最初に組んだOTLアンプの回路図です。掲載誌は「ラジオ技術(ラ技) 1973.7 著者は武末数馬氏」です。このころ、武末氏はラ技に盛んに発表していて、「真空管アンプの神様」とあがめられていました。私は、これまでにトランス付きのパワーアンプを2~3台作っただけで、全くの初心者だったのですが、思い切ってOTLにチャレンジしました。アンプの神様の回路図ですが、結果的に2点誤りがありました。まず、だれでも気付くのは図中で私が書きこんだ”S”の部分です。ツェナーと分圧抵抗が逆です。もう一つ、ちょっと難しいけれど、興味のある方は読んでみてください。OTL アンプは、スピーカーに直流を流さない様にするため、出力に大容量のコンデンサーを直列に繋ぐ井出直流をカットするか、中点非接地にする必要があります。そのため、1系統のアンプに1系統の電源が必要になります。しかしこの回路はステレオ構成(出力管回路のB±の片Ch分の接続の矢印表示がないミスプリあり)なので、本来ですと電源部も別々にして2Ch分なければなりません。もし、片ChのB電圧のバランスが崩れた場合、もう一方のChの電源電圧が逆に振れて、全体のバランスを保とうとします。その時、両方向のスピーカー(SP)に、お互いに逆方向の電流が流れるのです。アンプの神様も、このことに気付かなかったようです。そのような訳で、私は上の写真でお見せしたアンプは、シングル構成にして使っていました。

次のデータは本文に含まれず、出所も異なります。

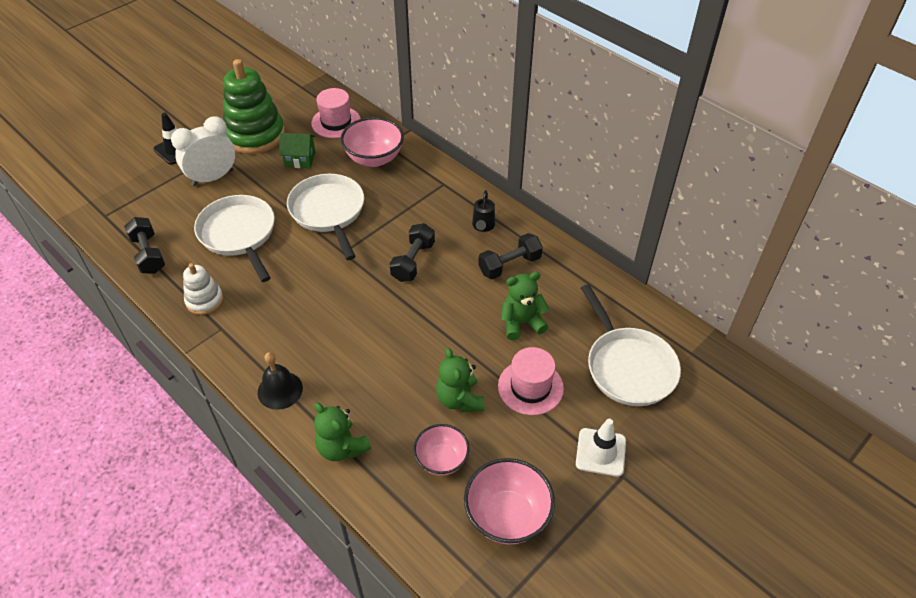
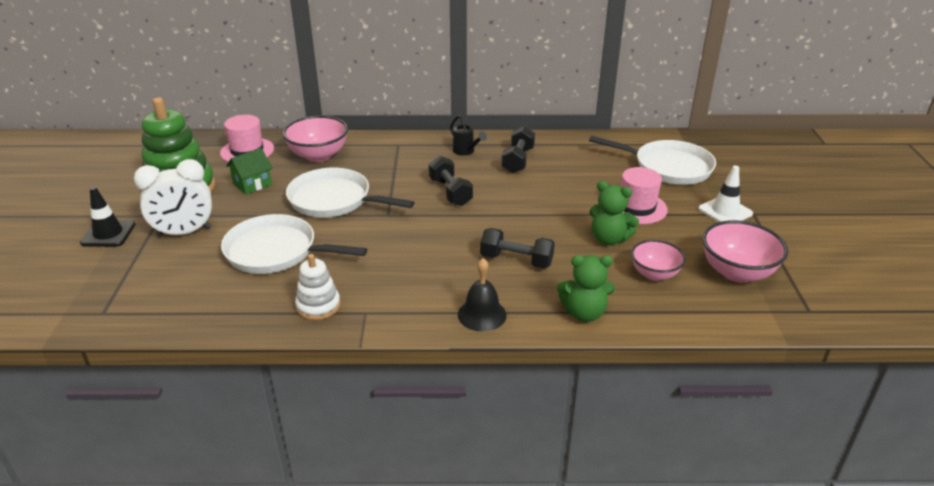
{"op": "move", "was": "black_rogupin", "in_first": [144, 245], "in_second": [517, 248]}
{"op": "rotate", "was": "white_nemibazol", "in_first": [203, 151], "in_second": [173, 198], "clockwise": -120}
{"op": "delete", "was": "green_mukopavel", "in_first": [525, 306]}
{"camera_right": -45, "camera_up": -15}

1992年9月 MJ 宮崎良三郎氏発表の回路です。このころの宮崎氏は、盛んにOTLアンプの製作記事を発表されていました。基本的に出力段は左右別電源で、位相反転回路と打消し回路に作動増幅を多用しています。出力管はカラーTVの水平出力管、あるいは定電圧(安定化)電源に使う低インピーダンスの三極管などがよく使われました。宮崎氏の回路はとてもスマートで、打消し電圧もうまく(しっかり)発生して、私の好きな回路構成です。
打消し電圧の必要性についてですが、フッターマン・アンプや加銅鉄平氏などは打消し電圧なしです。しかし、実際にOTLアンプを作ってみると、下側はプレート・フォロアーで、上側はカソード・フォロアーなので、十分出力を稼ぐにはどうしても打消し回路が必要です。その点、トランジスター式のSEPP(single end push-pull)では直結すると、上側のドライブ電圧は出力端子に接地されていて、打消しが不要でスマートです。以上の理由から私はTRアンプの製作に傾いていくのです。